Seguridad social desde el primer día: lo que todo empleador debe saber
Wiki Article

Lo que ningún empleador debería aprender a las malas sobre la afiliación a la seguridad social
Hay equivocaciones que duelen pero enseñan. Y luego existen las omisiones que se convierten en una sombra que crece con el tiempo. Dejar pasar horas o días antes de completar la afiliación de un nuevo integrante del equipo es una de esas omisiones que pueden cambiar el rumbo de un negocio de la peor manera posible.
No es necesario haber estudiado administración de empresas para dimensionar las consecuencias.

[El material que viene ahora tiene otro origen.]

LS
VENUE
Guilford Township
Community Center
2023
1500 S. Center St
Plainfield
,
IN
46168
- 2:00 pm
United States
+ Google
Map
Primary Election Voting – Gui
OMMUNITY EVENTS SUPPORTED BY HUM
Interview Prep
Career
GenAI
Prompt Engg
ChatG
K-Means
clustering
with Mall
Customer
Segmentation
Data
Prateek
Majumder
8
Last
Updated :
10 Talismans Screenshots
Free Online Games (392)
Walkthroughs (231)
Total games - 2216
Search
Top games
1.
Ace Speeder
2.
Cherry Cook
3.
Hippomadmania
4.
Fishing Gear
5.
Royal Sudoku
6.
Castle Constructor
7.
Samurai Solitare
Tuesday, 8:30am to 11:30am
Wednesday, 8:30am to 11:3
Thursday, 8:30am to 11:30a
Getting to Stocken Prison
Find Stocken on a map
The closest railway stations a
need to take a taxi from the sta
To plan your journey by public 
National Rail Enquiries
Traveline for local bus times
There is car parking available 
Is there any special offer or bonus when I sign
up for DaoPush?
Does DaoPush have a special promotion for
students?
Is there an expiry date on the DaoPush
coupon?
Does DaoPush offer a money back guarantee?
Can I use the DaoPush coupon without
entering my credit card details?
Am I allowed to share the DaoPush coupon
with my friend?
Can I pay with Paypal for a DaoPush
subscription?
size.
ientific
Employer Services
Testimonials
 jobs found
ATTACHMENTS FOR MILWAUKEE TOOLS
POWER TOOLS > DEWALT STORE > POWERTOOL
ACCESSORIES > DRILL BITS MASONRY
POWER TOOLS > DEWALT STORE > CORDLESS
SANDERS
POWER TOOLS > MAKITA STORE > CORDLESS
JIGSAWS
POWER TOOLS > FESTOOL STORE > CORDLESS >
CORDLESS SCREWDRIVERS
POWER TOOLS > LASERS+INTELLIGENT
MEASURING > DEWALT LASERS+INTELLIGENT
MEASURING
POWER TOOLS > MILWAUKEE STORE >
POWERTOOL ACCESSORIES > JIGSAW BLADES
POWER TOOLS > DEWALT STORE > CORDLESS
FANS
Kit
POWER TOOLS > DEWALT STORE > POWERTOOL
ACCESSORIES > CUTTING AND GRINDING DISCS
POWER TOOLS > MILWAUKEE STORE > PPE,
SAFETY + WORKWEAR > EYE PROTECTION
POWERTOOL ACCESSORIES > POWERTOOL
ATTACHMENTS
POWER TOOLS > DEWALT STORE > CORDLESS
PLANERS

Solo hay que plantearse un escenario básico: ¿qué ocurre si el empleado sufre un accidente el primer día y todavía no existe afiliación?. La respuesta a esa duda es todo lo que necesitas saber para nunca volver a postergar una afiliación.
Nadie planea que algo salga mal, pero las cosas salen mal de todas formas
Existe una tendencia humana muy comprensible pero muy peligrosa que consiste en asumir que lo malo les ocurre a otros. Esa percepción es exactamente el tipo de confianza que precede a los errores más costosos.
Los datos sobre accidentalidad laboral son consistentes en un punto que pocos quieren aceptar: los trabajadores más nuevos son los más expuestos a sufrir accidentes. No dominan los equipos. Y es exactamente en ese período de máxima exposición cuando la afiliación resulta más urgente y cuando su ausencia puede tener consecuencias más graves.
Lo que desencadena un accidente laboral cuando la afiliación aún no se ha completado
La cadena de consecuencias que se activa cuando un empleado sin afiliación sufre un accidente de trabajo es larga, costosa y agotadora.
En primer lugar, la atención médica del trabajador no tiene un responsable claro desde el sistema. La empresa puede verse obligada a asumir directamente todos los gastos de tratamiento, rehabilitación y recuperación.
En segundo lugar, las autoridades laborales y de seguridad social entran en escena. Las penalidades que aplican los organismos de control cuando la falta de afiliación coincide con un accidente de trabajo tienen una magnitud que sitio web pocas empresas anticipan.
En tercer lugar, el trabajador afectado tiene todos los elementos para iniciar una acción legal contra la empresa. Las consecuencias económicas de una sentencia en este tipo de casos pueden comprometer la estabilidad financiera de empresas de cualquier tamaño.
El costo invisible que nadie calcula: el tiempo, el desgaste y lo que se deja de hacer
Cuando una empresa enfrenta una crisis derivada de no haber afiliado a tiempo a un trabajador, las cifras que aparecen en las facturas y las multas representan solo una fracción de lo que realmente se pierde.
El tiempo que los directivos, los abogados y el equipo de recursos humanos deben dedicar a resolver la situación es tiempo que no se invierte en hacer crecer el negocio.
El impacto en el clima organizacional tampoco es despreciable. Los compañeros del trabajador afectado procesan la situación y muchos de ellos comienzan a plantearse si esa es la empresa donde quieren seguir construyendo su carrera.
La afiliación desde el primer día no es complicada: solo requiere decisión y organización
La paradoja de todo esto es que el problema que puede destruir una empresa tiene una solución que está al alcance de cualquier empleador. Completar el registro de un nuevo empleado en el sistema de seguridad social desde el momento de su ingreso es un trámite que en la mayoría de los casos puede resolverse en horas.
Lo que sí demanda es una decisión clara de que este proceso no es opcional ni postergable. No es un trámite que se completa cuando termina el período de prueba. Es el paso cero, anterior a cualquier otra acción de incorporación.
Las organizaciones que tratan el registro en seguridad social como una prioridad del primer día no solo evitan sanciones: generan entornos donde las personas quieren quedarse, crecer y dar lo mejor de sí mismas.
Demorar la afiliación no es una práctica que alguna empresa exitosa y responsable recomiende. Es una omisión que cobra su precio en el momento más inoportuno y de la manera más costosa.